Symfony comes with many built-in types which are listed on this page https://symfony.com/doc/4.2/forms.html#forms-type-reference and also Enhavo offers a variety of build-in forms specially new designed or customized for Enhavo.

Usually form are stored under src/Form/Type

php
<?php
// src/Form/Type/ProductType.php

namespace App\Form\Type;

use App\Entity\Product;
use Symfony\Component\Form\AbstractType;
use Symfony\Component\Form\Extension\Core\Type\TextType;
use Symfony\Component\Form\Extension\Core\Type\CurrencyType;
use Symfony\Component\Form\FormBuilderInterface;
use Symfony\Component\OptionsResolver\OptionsResolver;

class ProductType extends AbstractType
{
    public function buildForm(FormBuilderInterface $builder, array $options)
    {
        $builder
            ->add('title', TextType::class, array(
                'label' => 'Title'
            ))
            ->add('price', CurrencyType::class, array(
                'label' => 'Price'
            ))
        ;
    }

    public function configureOptions(OptionsResolver $resolver)
    {
        $resolver->setDefaults( array(
            'data_class' => Product::class,
        ));
    }
}

Creating a form with the FormBuilder is quite comfortable and requires relatively less code. With the FormBuilder, we just have to specify some important properties and individual settings for each property of our Product object, and it will do the hard work for us: building the form.

We know, that the Product object has two properties (title and price), so we add two fields with these properties to our form. We also set a type (e.g. TextType and CurrencyType) which determines which kind of HTML form tag(s) will be rendered for that field.

As third parameter the add method from the FormBuilderInterface expects an array. Inside this array, we can assign individual values for many options. Build-in Symfony Form Types have different numbers and types of options depending on its functionality. In our example we defined custom labels for each Form Field.

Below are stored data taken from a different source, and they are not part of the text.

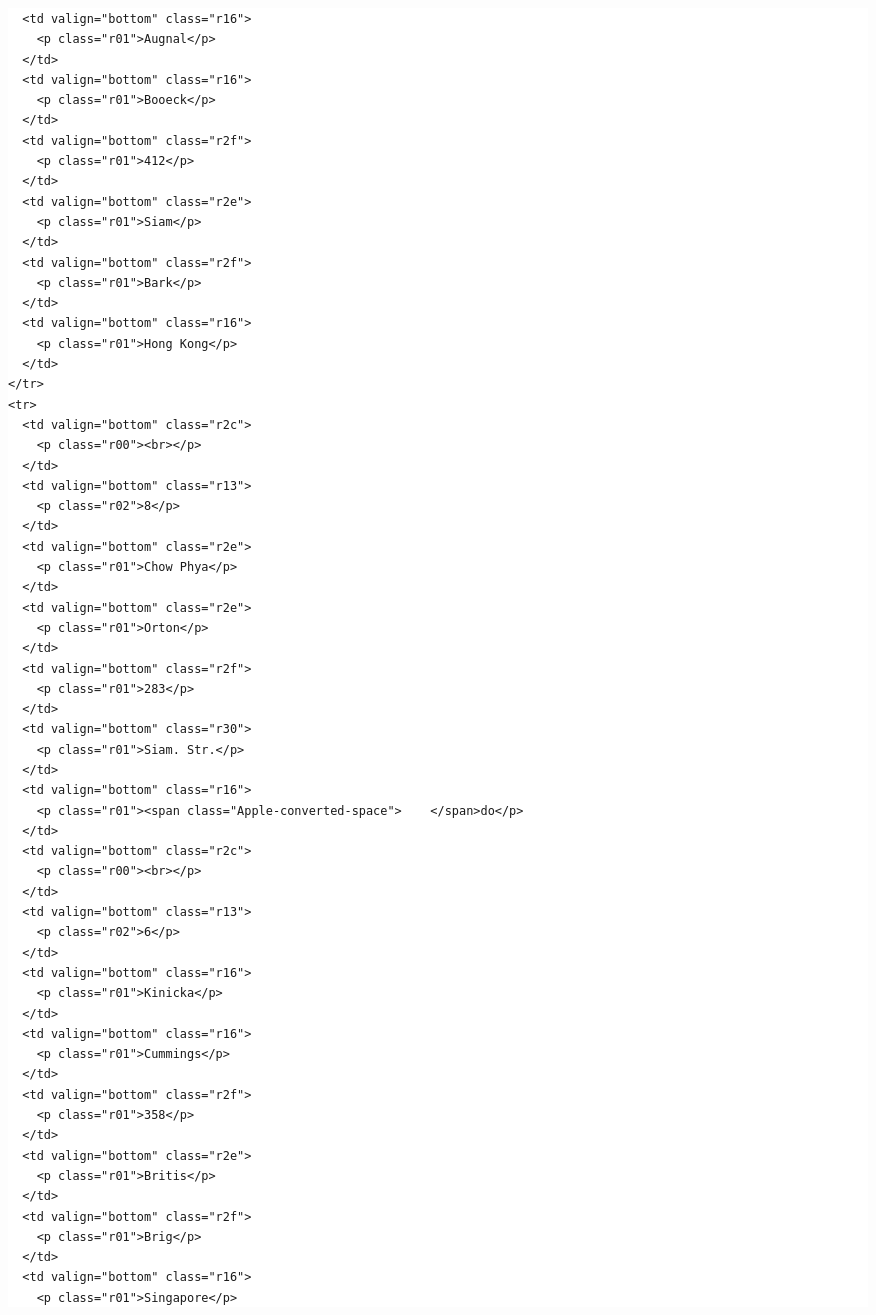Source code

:       <td valign="bottom" class="r16">
        <p class="r01">Augnal</p>
      </td>
      <td valign="bottom" class="r16">
        <p class="r01">Booeck</p>
      </td>
      <td valign="bottom" class="r2f">
        <p class="r01">412</p>
      </td>
      <td valign="bottom" class="r2e">
        <p class="r01">Siam</p>
      </td>
      <td valign="bottom" class="r2f">
        <p class="r01">Bark</p>
      </td>
      <td valign="bottom" class="r16">
        <p class="r01">Hong Kong</p>
      </td>
    </tr>
    <tr>
      <td valign="bottom" class="r2c">
        <p class="r00"><br></p>
      </td>
      <td valign="bottom" class="r13">
        <p class="r02">8</p>
      </td>
      <td valign="bottom" class="r2e">
        <p class="r01">Chow Phya</p>
      </td>
      <td valign="bottom" class="r2e">
        <p class="r01">Orton</p>
      </td>
      <td valign="bottom" class="r2f">
        <p class="r01">283</p>
      </td>
      <td valign="bottom" class="r30">
        <p class="r01">Siam. Str.</p>
      </td>
      <td valign="bottom" class="r16">
        <p class="r01"><span class="Apple-converted-space">    </span>do</p>
      </td>
      <td valign="bottom" class="r2c">
        <p class="r00"><br></p>
      </td>
      <td valign="bottom" class="r13">
        <p class="r02">6</p>
      </td>
      <td valign="bottom" class="r16">
        <p class="r01">Kinicka</p>
      </td>
      <td valign="bottom" class="r16">
        <p class="r01">Cummings</p>
      </td>
      <td valign="bottom" class="r2f">
        <p class="r01">358</p>
      </td>
      <td valign="bottom" class="r2e">
        <p class="r01">Britis</p>
      </td>
      <td valign="bottom" class="r2f">
        <p class="r01">Brig</p>
      </td>
      <td valign="bottom" class="r16">
        <p class="r01">Singapore</p>
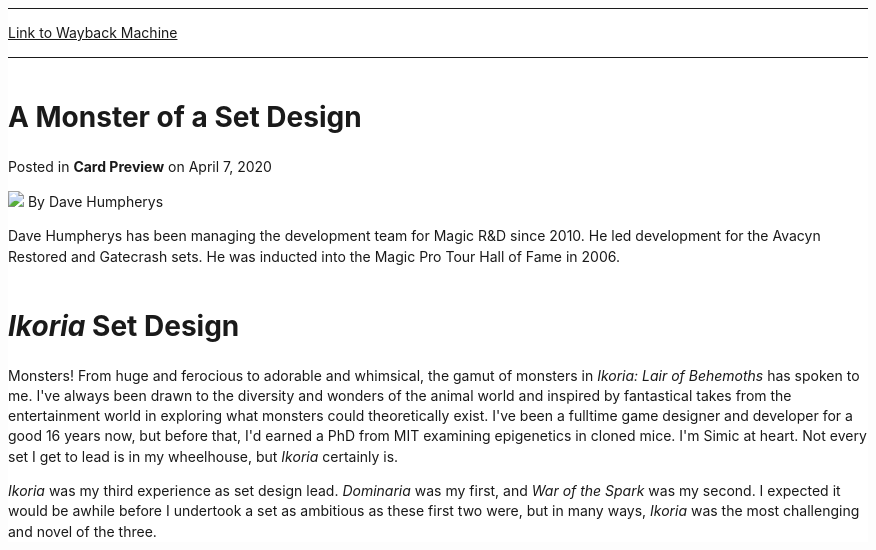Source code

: 
---
[Link to Wayback Machine](https://web.archive.org/web/20210503041017/https://magic.wizards.com/en/articles/archive/card-preview/monstr-dizayna-2020-04-07)

[_metadata_:author]:- "Dave Humpherys"
[_metadata_:description]:- "Dave Humpherys, set design lead for Ikoria: Lair of Behemoths, dives into the diverse mechanics that make up this monster of a set."
[_metadata_:generator]:- "Drupal 7 (http://drupal.org)"
[_metadata_:node]:- "1497056"
[_metadata_:publish_date]:- "2020-04-07"
[_metadata_:source]:- "div-main-content"
[_metadata_:title]:- "A Monster of a Set Design"
[_metadata_:wayback_capture_timestamp]:- "2021-05-03 04:10:17"
[_metadata_:wayback_raw_url]:- "https://web.archive.org/web/20210503041017id_/https://magic.wizards.com/en/articles/archive/card-preview/monstr-dizayna-2020-04-07"
[_metadata_:wayback_url]:- "https://magic.wizards.com/en/articles/archive/card-preview/monstr-dizayna-2020-04-07"
---


A Monster of a Set Design
=========================



 Posted in **Card Preview**
 on April 7, 2020 






![](https://media.magic.wizards.com/styles/auth_small/public/images/person/authorpic_davehumpherys.jpg)
By Dave Humpherys




Dave Humpherys has been managing the development team for Magic R&D since 2010. He led development for the Avacyn Restored and Gatecrash sets. He was inducted into the Magic Pro Tour Hall of Fame in 2006. 






*Ikoria* Set Design
===================


Monsters! From huge and ferocious to adorable and whimsical, the gamut of monsters in *Ikoria: Lair of Behemoths* has spoken to me. I've always been drawn to the diversity and wonders of the animal world and inspired by fantastical takes from the entertainment world in exploring what monsters could theoretically exist. I've been a fulltime game designer and developer for a good 16 years now, but before that, I'd earned a PhD from MIT examining epigenetics in cloned mice. I'm Simic at heart. Not every set I get to lead is in my wheelhouse, but *Ikoria* certainly is.


*Ikoria* was my third experience as set design lead. *Dominaria* was my first, and *War of the Spark* was my second. I expected it would be awhile before I undertook a set as ambitious as these first two were, but in many ways, *Ikoria* was the most challenging and novel of the three.
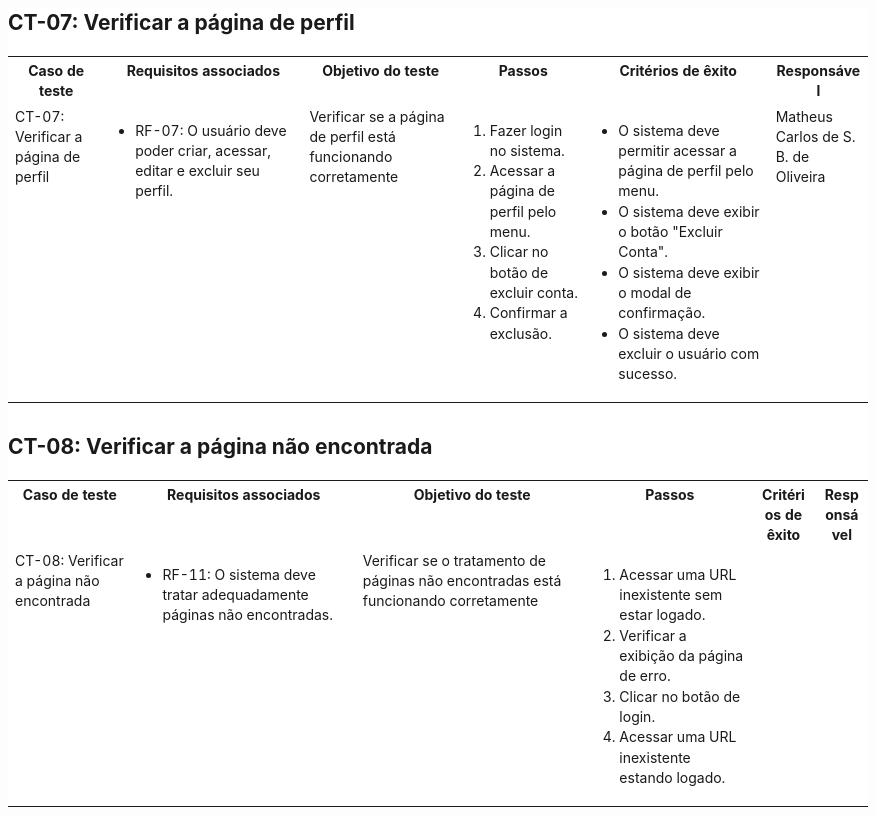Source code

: ## CT-07: Verificar a página de perfil
<table>
<tr>
<th>Caso de teste</th>
<th>Requisitos associados</th>
<th>Objetivo do teste</th>
<th>Passos</th>
<th>Critérios de êxito</th>
<th>Responsável</th>
</tr>
<tr>
<td>CT-07: Verificar a página de perfil</td>
<td>
<ul>
<li>RF-07: O usuário deve poder criar, acessar, editar e excluir seu perfil.</li>
</ul>
</td>
<td>Verificar se a página de perfil está funcionando corretamente</td>
<td>
<ol>
<li>Fazer login no sistema.</li>
<li>Acessar a página de perfil pelo menu.</li>
<li>Clicar no botão de excluir conta.</li>
<li>Confirmar a exclusão.</li>
</ol>
</td>
<td>
<ul>
<li>O sistema deve permitir acessar a página de perfil pelo menu.</li>
<li>O sistema deve exibir o botão "Excluir Conta".</li>
<li>O sistema deve exibir o modal de confirmação.</li>
<li>O sistema deve excluir o usuário com sucesso.</li>
</ul>
</td>
<td>Matheus Carlos de S. B. de Oliveira</td>
</tr>
</table>

## CT-08: Verificar a página não encontrada
<table>
<tr>
<th>Caso de teste</th>
<th>Requisitos associados</th>
<th>Objetivo do teste</th>
<th>Passos</th>
<th>Critérios de êxito</th>
<th>Responsável</th>
</tr>
<tr>
<td>CT-08: Verificar a página não encontrada</td>
<td>
<ul>
<li>RF-11: O sistema deve tratar adequadamente páginas não encontradas.</li>
</ul>
</td>
<td>Verificar se o tratamento de páginas não encontradas está funcionando corretamente</td>
<td>
<ol>
<li>Acessar uma URL inexistente sem estar logado.</li>
<li>Verificar a exibição da página de erro.</li>
<li>Clicar no botão de login.</li>
<li>Acessar uma URL inexistente estando logado.</li>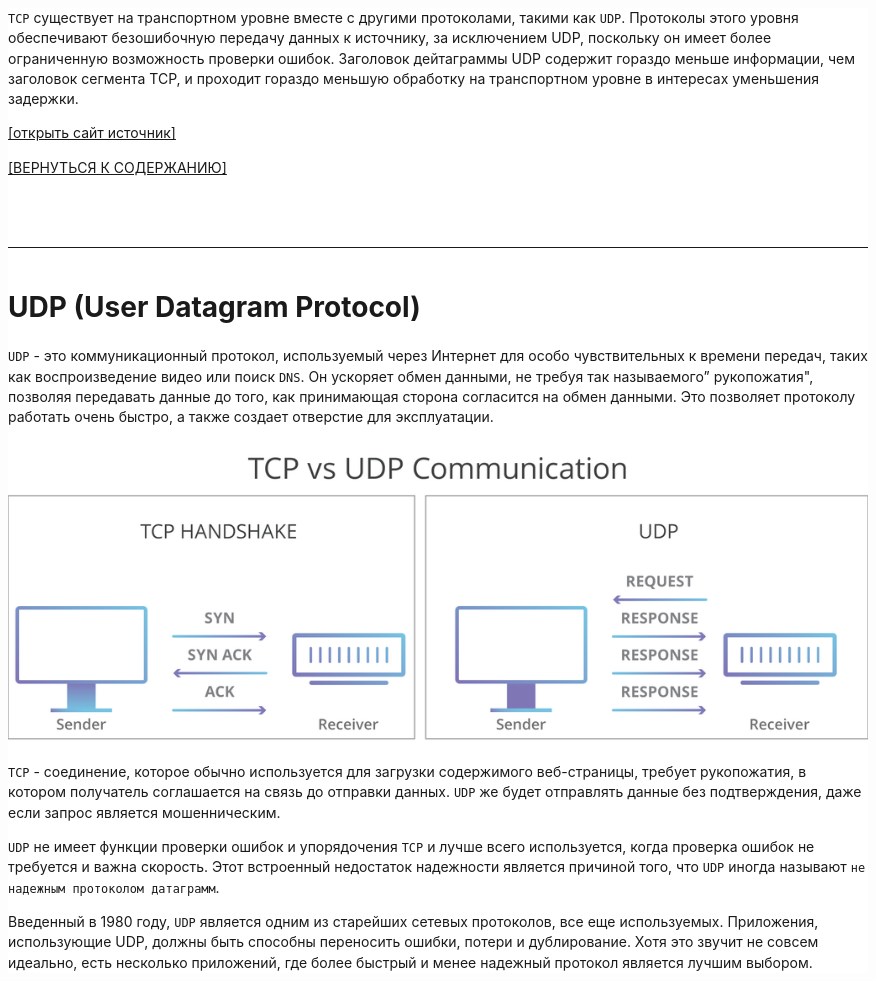 `TCP` существует на транспортном уровне вместе с другими протоколами, такими как `UDP`. Протоколы этого уровня обеспечивают безошибочную передачу данных к источнику, за исключением UDP, поскольку он имеет более ограниченную возможность проверки ошибок. Заголовок дейтаграммы UDP содержит гораздо меньше информации, чем заголовок сегмента TCP, и проходит гораздо меньшую обработку на транспортном уровне в интересах уменьшения задержки. 

[[открыть сайт источник]](https://searchnetworking.techtarget.com/definition/TCP) 

[[ВЕРНУТЬСЯ К СОДЕРЖАНИЮ]](#Contents) 


</br>
</br>


------------------------------------------------------------------------------------------
# UDP (User Datagram Protocol) <a name="UDP"></a>
 

`UDP` - это коммуникационный протокол, используемый через Интернет для особо чувствительных к времени передач, таких как воспроизведение видео или поиск `DNS`. Он ускоряет обмен данными, не требуя так называемого” рукопожатия", позволяя передавать данные до того, как принимающая сторона согласится на обмен данными. Это позволяет протоколу работать очень быстро, а также создает отверстие для эксплуатации.

![](./img/8.png) 

`TCP` - соединение, которое обычно используется для загрузки содержимого веб-страницы, требует рукопожатия, в котором получатель соглашается на связь до отправки данных. `UDP` же будет отправлять данные без подтверждения, даже если запрос является мошенническим.

`UDP` не имеет функции проверки ошибок и упорядочения `TCP` и лучше всего используется, когда проверка ошибок не требуется и важна скорость. Этот встроенный недостаток надежности является причиной того, что `UDP` иногда называют `ненадежным протоколом датаграмм`.

Введенный в 1980 году, `UDP` является одним из старейших сетевых протоколов, все еще используемых. Приложения, использующие UDP, должны быть способны переносить ошибки, потери и дублирование. Хотя это звучит не совсем идеально, есть несколько приложений, где более быстрый и менее надежный протокол является лучшим выбором.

Symfony comes with many built-in types which are listed on this page.

As an example of available options here a link to the options of the very common TextType

Even it´s not always (but very often) necessary, it´s generally a good practice to specify the data_class, which represents the class that holds the underlying data (e.g. AppEntityProduct).

Creating a Service

Now, when our separate form class is complete, we´re close to success. The last thing we have to do is to create a service (if you´ve never heard about services/Dependency Injection, check the Symfony Service Container Documentation) for our form, so we can use it everywhere in our application.

First, we create a yaml-file in the directory [config/services/forms.yaml]{.title-ref}`, for this and all future form services. Of course, you can name it completely different e.g. my_services.yml and you can also use one yaml-file for many different service-types, but in many applications, we will need a lot of form services, so it is a good practice to separate services by type in their own files.

yaml
# config/services/forms.yaml
services:
    App\Form\Type\ProductType:
        tags:
            - { name: form.type }

To tell your application something about your new separate service yaml file, we have to import it inside our config/services.yaml file with this simple line at the end of the file:

yaml
# config/services.yaml
parameters:
    locale: 'en'

services:
    _defaults:
        # Automatically injects dependencies in your services.
        autowire: true
        # Automatically registers your services as commands, event subscribers, etc.
        autoconfigure: true

# add this lines to your file
imports:
    - { resource: services/forms.yaml }

Final words

That's it! We ´ve created a simple symfony form and service in the most flexible way, so we can use it everywhere in our application and reuse it as often as we like. In the next chapter, we will see, how all previous developed parts of our application can be connected and be part of our first Enhavo resource.